(Bloomberg) -- Bayer AG won’t get a new trial in the case of a California man who was awarded $80 million by a jury after it found exposure to the company’s Roundup weed killer caused his cancer.
U.S. District Judge Vince Chhabria in San Francisco is expected to issue a second ruling Monday on whether to reduce the damages in the case. He indicated at a hearing this month that part of the damages awarded for pain and suffering may have been miscalculated and that the $75 million portion of the verdict intended to punish the company may be too high.
In Friday’s ruling, Chhabria found that Edwin Hardeman presented "sufficient admissible evidence" to the jury that exposure to Roundup caused his cancer.
The German company has vowed to keep defending its popular weed killer after losing three trials since last summer, when it acquired Monsanto Co., which started making Roundup in the 1970s.
Hardeman used the herbicide on his large plot of land in Sonoma County, about 60 miles north of San Francisco.

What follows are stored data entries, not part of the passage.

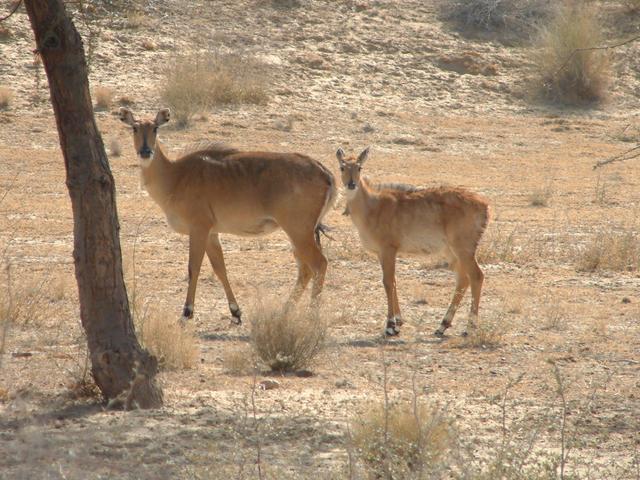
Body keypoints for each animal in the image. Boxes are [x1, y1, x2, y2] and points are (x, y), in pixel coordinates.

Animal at [121, 108, 340, 326]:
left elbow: (194, 268)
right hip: (298, 233)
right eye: (134, 128)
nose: (145, 151)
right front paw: (236, 312)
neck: (175, 176)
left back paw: (312, 315)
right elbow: (220, 269)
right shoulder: (211, 233)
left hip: (298, 230)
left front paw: (186, 312)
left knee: (319, 264)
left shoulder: (198, 228)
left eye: (155, 128)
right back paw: (284, 311)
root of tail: (325, 173)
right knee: (305, 269)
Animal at [336, 146, 490, 338]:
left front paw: (390, 325)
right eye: (342, 167)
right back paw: (442, 326)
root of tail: (485, 206)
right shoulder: (381, 253)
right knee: (463, 280)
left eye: (359, 167)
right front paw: (398, 322)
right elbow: (393, 280)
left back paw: (469, 328)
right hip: (451, 252)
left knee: (476, 276)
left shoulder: (388, 248)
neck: (372, 206)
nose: (351, 184)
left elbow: (388, 281)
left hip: (464, 248)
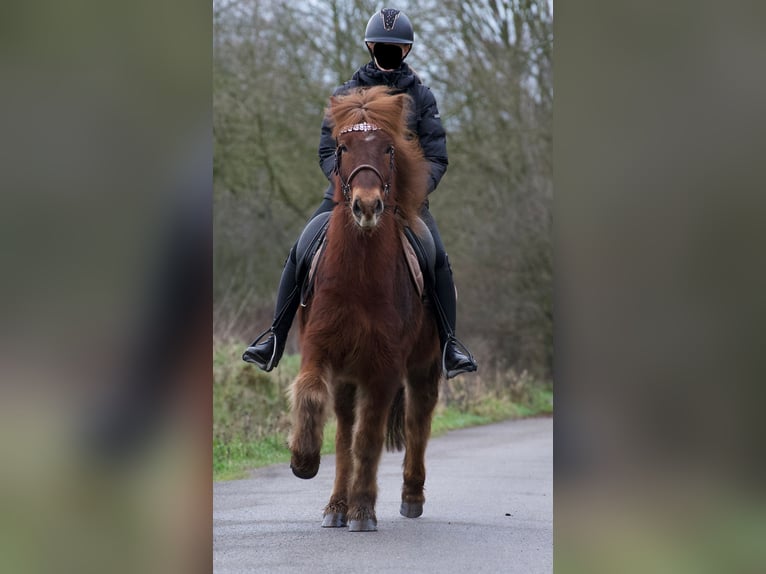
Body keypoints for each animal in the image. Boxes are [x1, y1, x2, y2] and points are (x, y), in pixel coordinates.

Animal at [287, 85, 442, 532]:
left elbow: (369, 438)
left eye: (389, 148)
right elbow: (311, 396)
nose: (368, 207)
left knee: (417, 422)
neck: (359, 276)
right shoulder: (320, 349)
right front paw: (303, 461)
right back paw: (335, 506)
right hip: (347, 375)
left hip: (423, 368)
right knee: (343, 431)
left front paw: (363, 509)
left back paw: (410, 498)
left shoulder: (385, 367)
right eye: (342, 147)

As with many of the other 13,400 consumers suing Bayer, Hardeman alleged that his years of exposure to the chemical caused his non-Hodgkin’s lymphoma. Bayer is scheduled for a fourth trial this summer in St. Louis, where Monsanto was based.
Chhabria is handling the collection of hundreds of federal suits over Roundup. In May, he appointed mediator Ken Feinberg to try to work out a settlement.
The case is In re: Roundup Products Liability Litigation, MDL 2741, U.S. District Court, Northern District of California (San Francisco).